Remember:
In the native R, the vast majority of the libraries (or packages) can
be simply installed by install.libraries("library_name")
.
However, some advanced R/Bioconductor packages may need advanced
handling of the dependencies. Thus, we would recommend using
BiocManager::install()
function:
if (!requireNamespace("BiocManager", quietly = TRUE))
install.packages("BiocManager")
BiocManager::install("limma")
BiocManager::install("edgeR")
BiocManager::install("DESeq2")
DESeq2 (developed in EMBL, Heidelberg) is very powerful but the most demanding package in terms of dependencies :)… Please try to install all 3 packages.

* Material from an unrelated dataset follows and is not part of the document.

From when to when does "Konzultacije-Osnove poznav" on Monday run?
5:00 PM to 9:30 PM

Here we will consider only modern one-color arrays. However the methods were developed and are applicable for two-color arrays.

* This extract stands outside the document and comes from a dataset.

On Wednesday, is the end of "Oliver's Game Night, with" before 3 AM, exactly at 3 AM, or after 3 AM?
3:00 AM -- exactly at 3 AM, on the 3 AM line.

If you work with Affymetrix (now ThermoFisher) one-colour arrays - be prepared that some preliminary step should be performed before you can really touch the data. Binary CEL files should be processed by one of the tools, probe intensity normalized and summarized into probesets (old arrays and arrays targeted at splicing) or transcript clusters. The later is (to some extent) a synonym for “genes”. Some tools that can help are listed below:
Trancriptome Analysis Console (TAC) - free and quite advanced tool. Allows import Affymetrix and Thermofisher (Clariom) arrays, RMA normalizations with GC correction, data visualization, statistical analysis and functional annotation. (strongly recommended for Affy/Thermo arrays)
Affymetrix Power Tools (APT) - free & flexible command line tools for older versions of Affymetrix arrays.

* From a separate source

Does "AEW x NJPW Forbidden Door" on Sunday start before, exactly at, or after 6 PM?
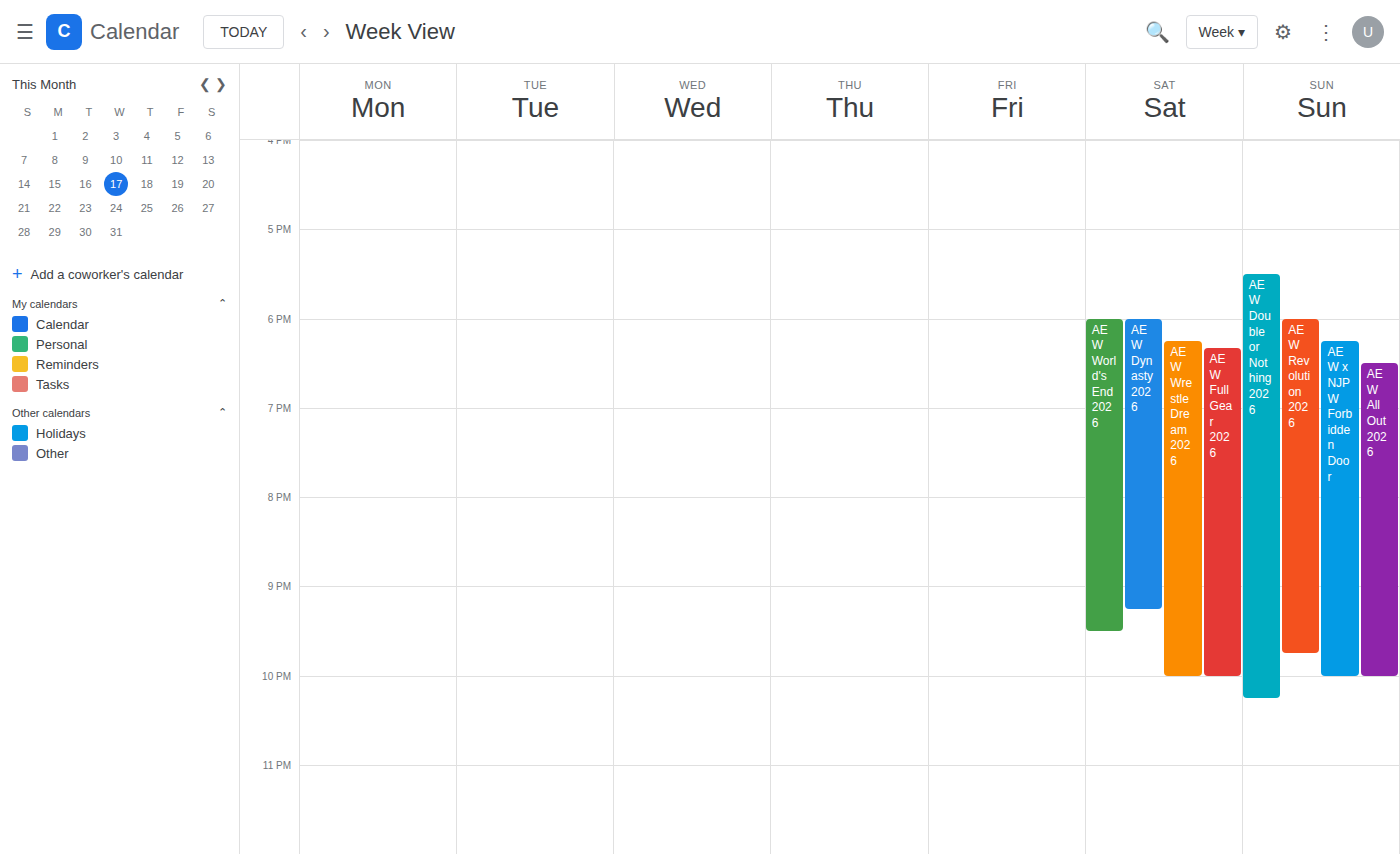
6:15 PM -- after 6 PM, 15 minutes below the 6 PM line.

oligo package of R/Bioconductor - free tool for R geeks :). For example of application - see Exercise 6.1 of AdvBiostat course.
If you would like to check the results of TAC, please see these files:
HTA.txt contains expression measure by HTA 2.0 arrays
HTA_anno.txt - file with annotation.
Sample annotation is in samples.txt
Let’s load mRNA dataset from IFNg experiment
## importing readAMD script from Internet
source("http://r.modas.lu/readAMD.r")
## load mRNA data from IFNg experiment:
mRNA = readAMD("http://edu.modas.lu/data/txt/mrna_ifng.amd.txt",
stringsAsFactors = TRUE,
index.column="GeneSymbol",
sum.func="mean")
limma
- LInear Models for MicroArraysLimma works similar to ANOVA with somewhat improved post-hoc analysis and p-value calculation (empirical Bayes statistics). Let’s first see how to do simple analysis and then consider a warp-up function.
library(limma)
library(pheatmap)
## now create design matrix (a lot of "FUN" !)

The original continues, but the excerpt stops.